Since my bipolar 1 disorder diagnosis at 21, I’ve practiced the art of ignoring my own needs. If addressing my needs didn’t fit into my environment, I numbed out. I refused to listen to the needs of my body and soul, even if it meant I was ignoring symptoms of my mental illness.
Ignoring My Own Needs Only Hurt My Family
Having bipolar disorder seemed like enough of a burden for my family. I didn’t want to attract attention to myself by actually addressing my symptoms and nurturing my low self- esteem (Common Signs of Low Self Esteem).
I suffered the effects of my numbing out for the entire summer following my June birthday in the ER. After ten days on steroids to keep my throat from closing, I felt possessed by a steroid-induced, paranoid, manic rage. I was even convinced that my husband was trying to fatten me up by adding excess peanut butter to the smoothies he prepared for me. I was so angry that I started throwing things at him (How to Handle Your Bipolar Relative’s Anger).
I realized right then, as he stared at me in disbelief, that my numbing out wasn’t just causing me extra pain. It was wreaking havoc on my entire life. I was reaking havoc on my family.
So, I decided to stop it.
Paying Attention To My Own Needs Has Improved My Health
When I actually started to listen to my body, I realized that I had been ignoring chronic pain for years (Mental Illness Means Physical Pain Too). I made an appointment with an acupuncturist. I started getting regular massages and budgeting time and money for self-care.

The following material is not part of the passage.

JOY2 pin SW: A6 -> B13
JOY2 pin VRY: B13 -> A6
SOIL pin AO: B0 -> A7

I added essential oils to my nightly bubble baths instead of numbing myself with another glass of wine (You Can Practice Self-Care on a Budget).
I asked for help cleaning my house and taking care of my kids.

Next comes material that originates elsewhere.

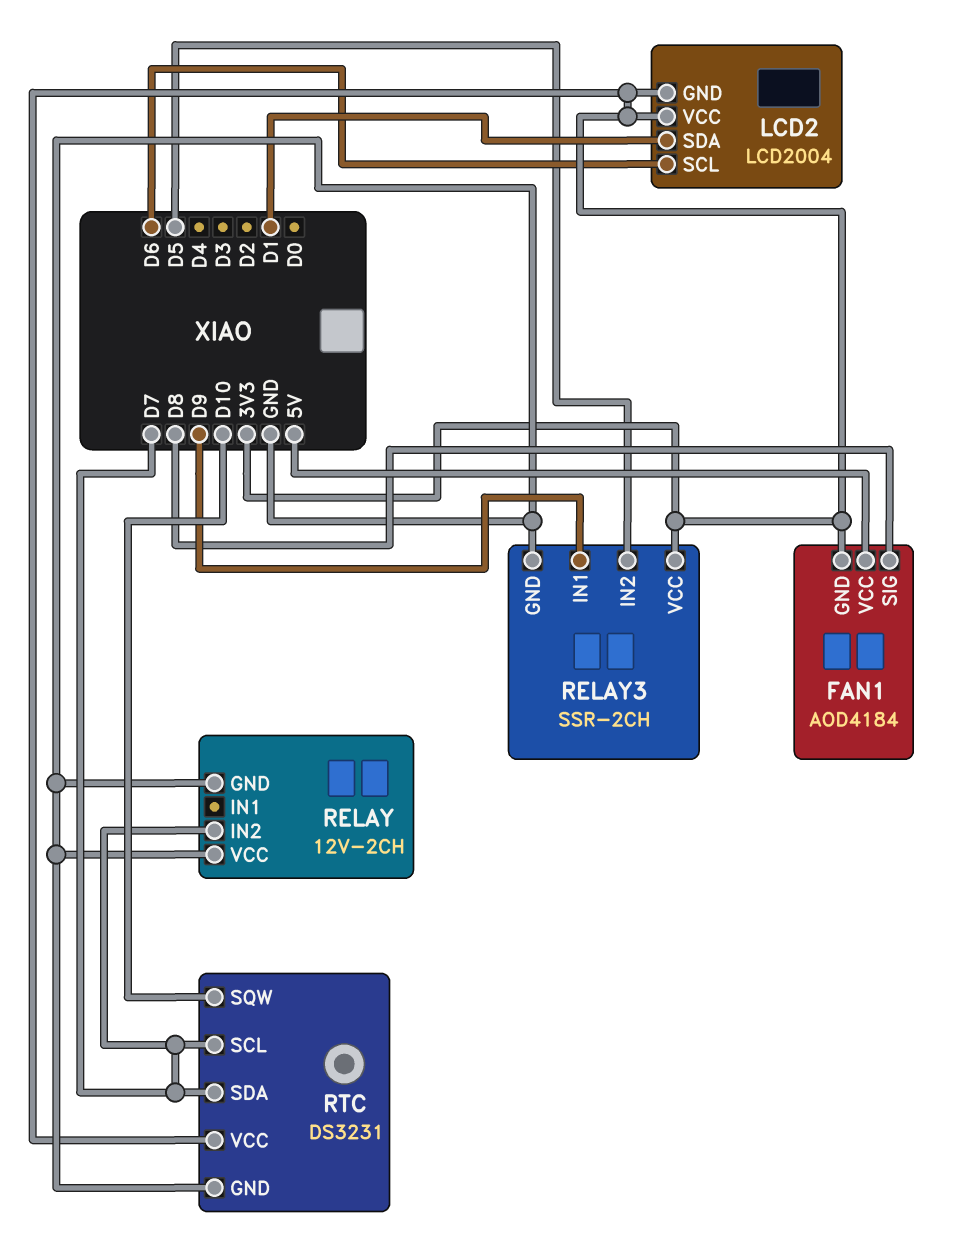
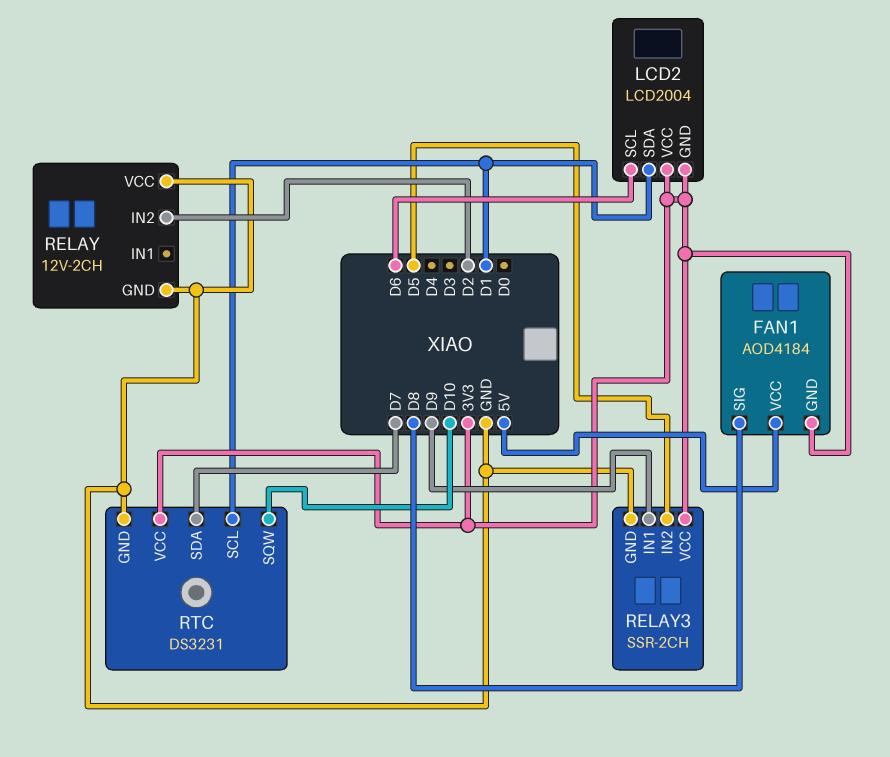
RELAY pin IN2: D7 -> D2
RTC pin SCL: D7 -> D1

I decided not to attend social gatherings where I felt compelled to use alcohol to numb out.
I even started going on regular dates with my husband and actually having fun.
As I have made these changes, my chronic pain has vastly diminished. I am healthier and more productive now than I have ever been.

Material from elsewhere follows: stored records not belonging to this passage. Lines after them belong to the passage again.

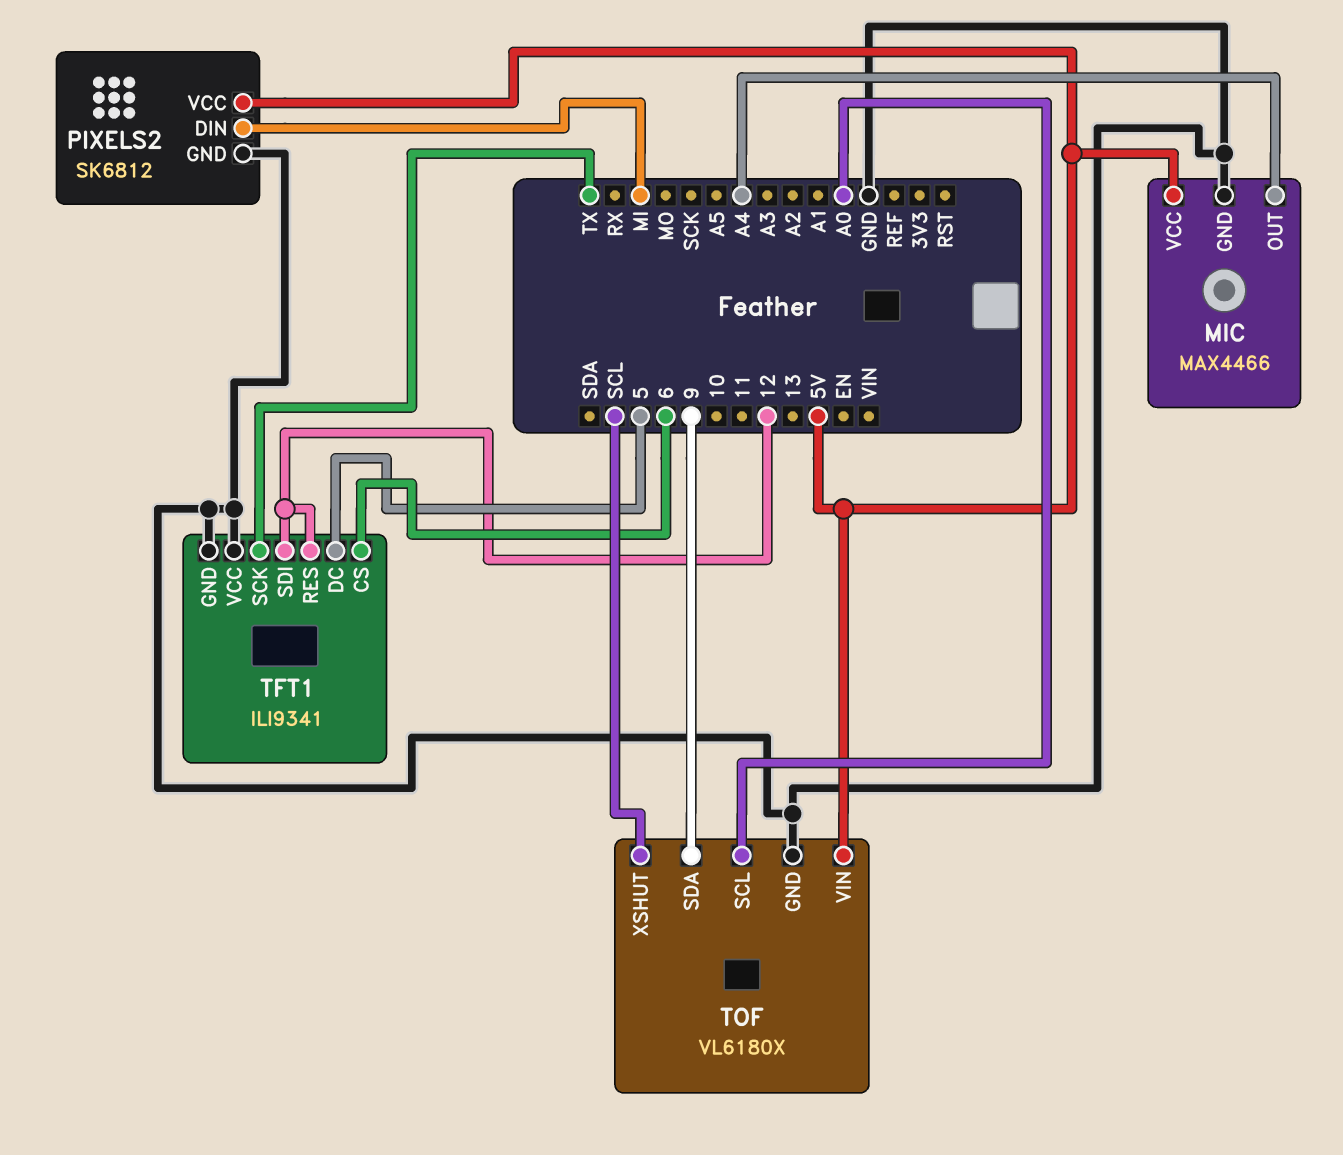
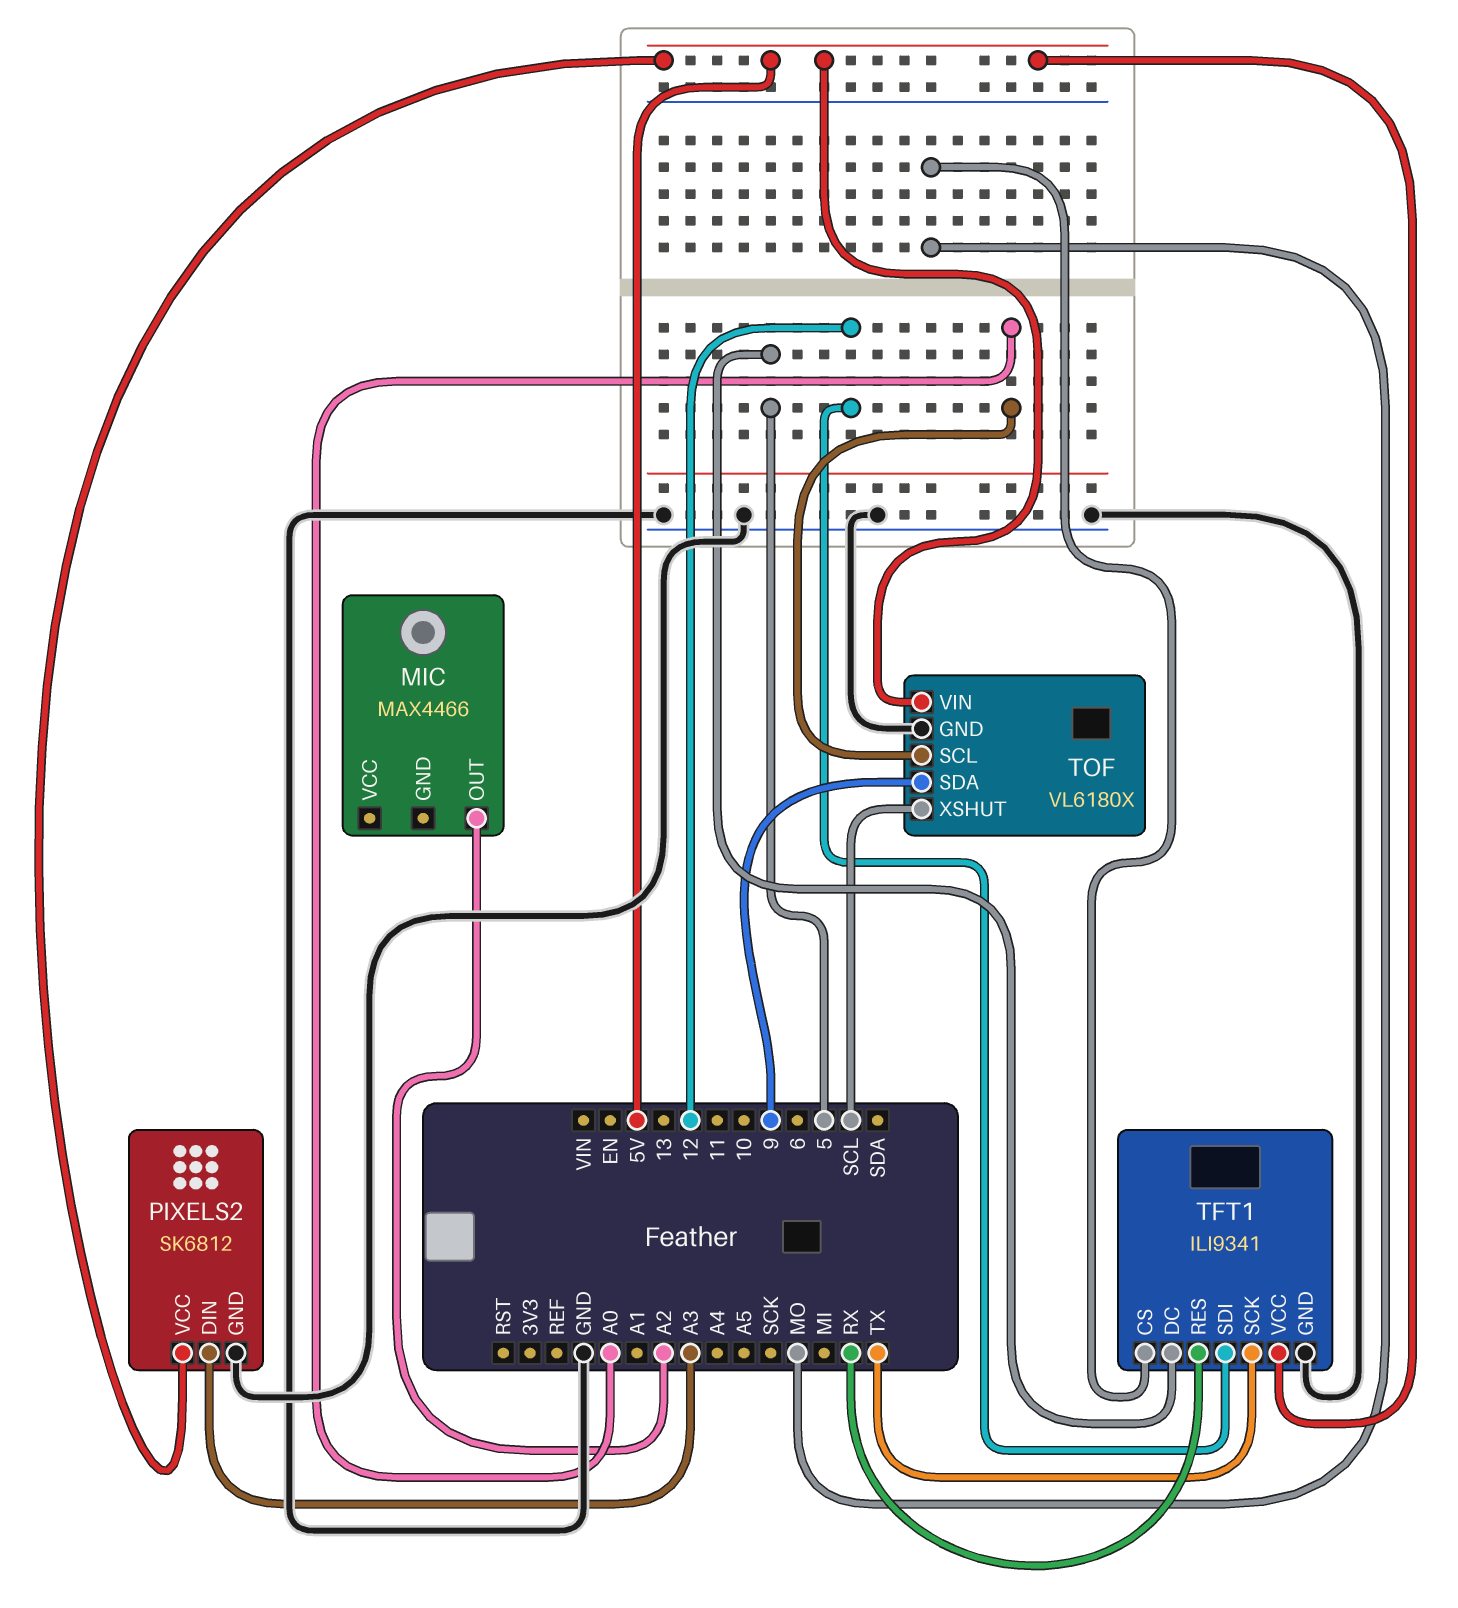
MIC pin GND: GND -> none
MIC pin OUT: A4 -> A2
MIC pin VCC: 5V -> none
PIXELS2 pin DIN: MI -> A3
TFT1 pin CS: 6 -> MO
TFT1 pin RES: 12 -> RX
TFT1 pin VCC: GND -> 5V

Taking Care of Myself Means I Have More To Give My Family
I’ve also noticed that my marriage has improved. Because I’m taking care of myself, because I’m filling up my own body and soul with good things, I am encouraging my husband to do so as well. For the first time in ages, he feels free to tend to himself. He feels free to go to a movie with the guys, or meet a friend for lunch (Taking Care of the Caregiver). He’s moving out of the role of caretaker that he’s performed so dutifully. Our marriage is finally becoming one of equals, fifteen years after my diagnosis.
I’m not numb anymore. If I have a need, I address it. Because I am no longer running on empty, I have so much more to give my family.